[Source]

— Start —

Task 3: How to Calculate Degrees of Freedom for Performing Statistical Tests and Confidence Limits

Once data are sorted in SAS, SUDAAN can be used to specify the sampling design parameters.  In this example, the SUDAAN procedure, proc descript, is used and the name of the dataset is BP_analysis_Data.  Proc descript is being used as a generic example, but these statements apply to all SUDAAN procedures.

 

Step 1: Sorting in SAS

To carry out the appropriate SUDAAN design option for NHANES data, the data from BP_analysis_Data must first be sorted by strata and then by PSU (unless the data have already been sorted by PSU within strata). The proc sort procedure in SAS must precede any SUDAAN statements.

 

warning icon Data must always be sorted in SAS before doing analyses in SUDAAN.

 

 

Step 2: Use proc statement in SUDAAN

Generally, a proc statement in SUDAAN immediately follows the sort statement. In this example, the proc descript statement is used.  In addition, the data option specifies BP_analysis_Data as the SAS dataset being used, the design option specifies with replacement (WR) as the design, and the noprint option suppresses printing of results as the results will output to a SAS data file.

 

Use the DEFT2 option statement to request the calculation of the design effect using SUDAAN Method 2 (see SUDAAN manual for details), which is the method recommended by NCHS for NHANES data.

 

 

Step 3: Specify design parameters in SUDAAN

The nest statement lists the variables that identify the strata and the PSU.  The nest statement is required to indicate the appropriate design effect used in NHANES. As in the sort statement, the nest statement lists the stratum variable (i.e., sdmstra) first, followed by the PSU variable (i.e., sdmvpsu).

— End —

[Things to do]
1 – From the SUDAAN page, copy verbatim the passage starting at "Step 1: Sorting" and ending at "analyses in SUDAAN.".
2 – On the SUDAAN page, which method for calculating the design effect does NCHS recommend for NHANES data?

[Provided material]
— Start —

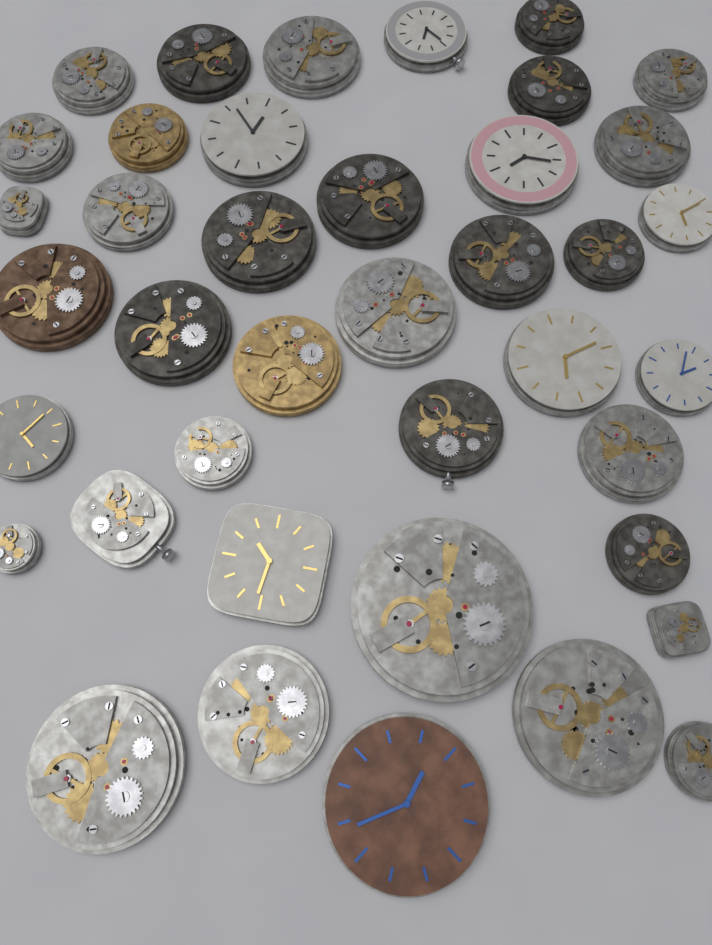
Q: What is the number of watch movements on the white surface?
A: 40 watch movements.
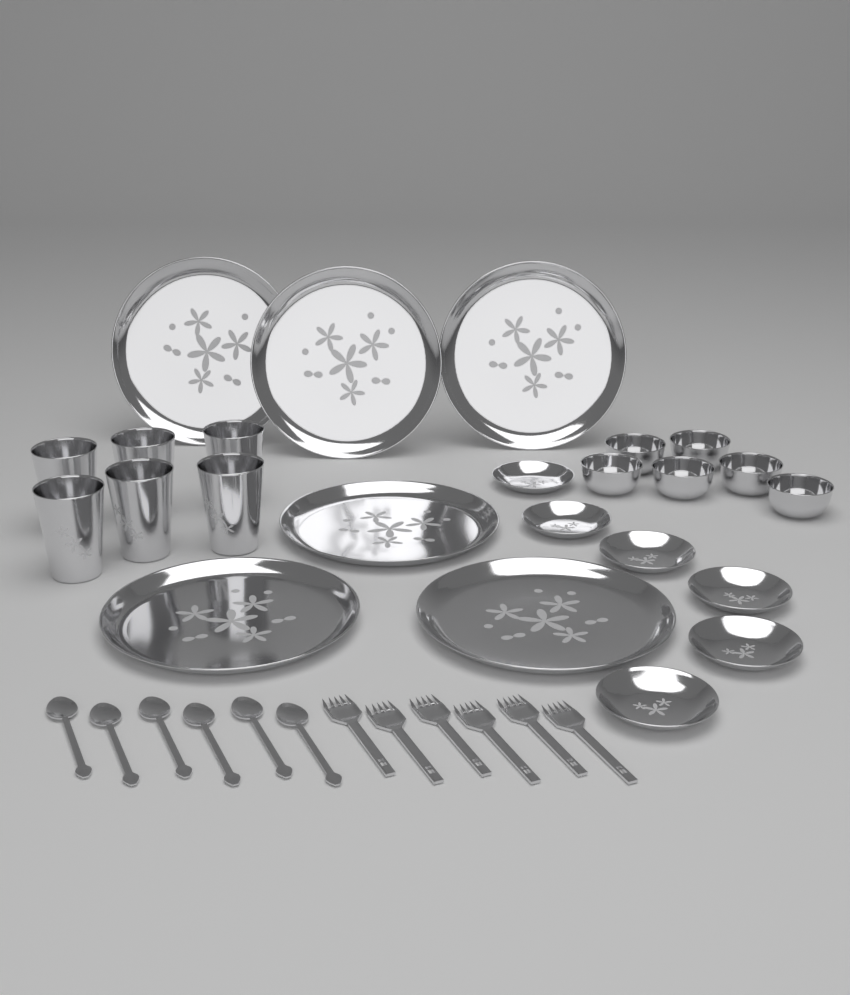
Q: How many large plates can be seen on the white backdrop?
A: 6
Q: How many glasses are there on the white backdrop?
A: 6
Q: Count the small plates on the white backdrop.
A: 6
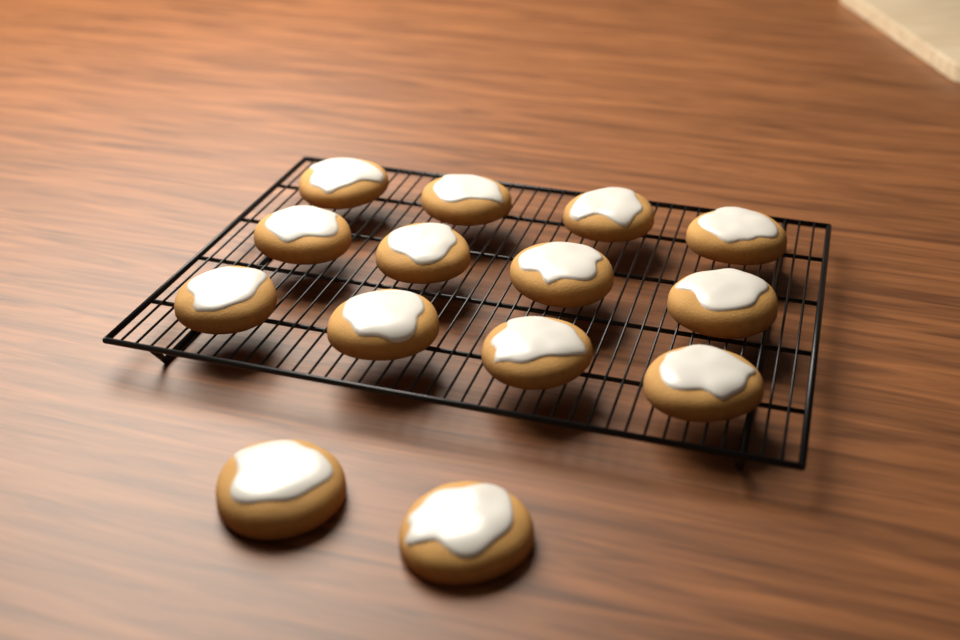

— End —

[Answers to the exercise]
1 –
Step 1: Sorting in SAS

To carry out the appropriate SUDAAN design option for NHANES data, the data from BP_analysis_Data must first be sorted by strata and then by PSU (unless the data have already been sorted by PSU within strata). The proc sort procedure in SAS must precede any SUDAAN statements.

 

warning icon Data must always be sorted in SAS before doing analyses in SUDAAN.

2 – SUDAAN Method 2, which is requested with the DEFT2 option statement.